None of the images should appear in your copy. Transcribe the data in full.
________________
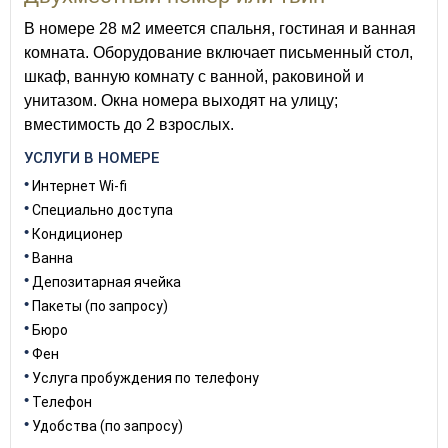
В номере 28 м2 имеется спальня, гостиная и ванная
комната. Оборудование включает письменный стол,
шкаф, ванную комнату с ванной, раковиной и
унитазом. Окна номера выходят на улицу;
вместимость до 2 взрослых.
УСЛУГИ В НОМЕРЕ
Интернет Wi-fi
Специально доступа
Кондиционер
Ванна
Депозитарная ячейка
Пакеты (по запросу)
Бюро
Фен
Услуга пробуждения по телефону
Телефон
Удобства (по запросу)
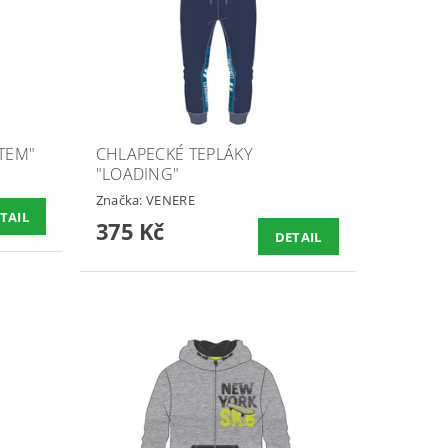
TEM"
CHLAPECKÉ TEPLÁKY
"LOADING"
Značka:
VENERE
TAIL
375 Kč
DETAIL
________________
## [SOLUTION TO THE PROBLEM]
В номере 28 м2 имеется спальня, гостиная и ванная
комната. Оборудование включает письменный стол,
шкаф, ванную комнату с ванной, раковиной и
унитазом. Окна номера выходят на улицу;
вместимость до 2 взрослых.
УСЛУГИ В НОМЕРЕ
Интернет Wi-fi
Специально доступа
Кондиционер
Ванна
Депозитарная ячейка
Пакеты (по запросу)
Бюро
Фен
Услуга пробуждения по телефону
Телефон
Удобства (по запросу)
TEM"
CHLAPECKÉ TEPLÁKY
"LOADING"
Značka:
VENERE
TAIL
375 Kč
DETAIL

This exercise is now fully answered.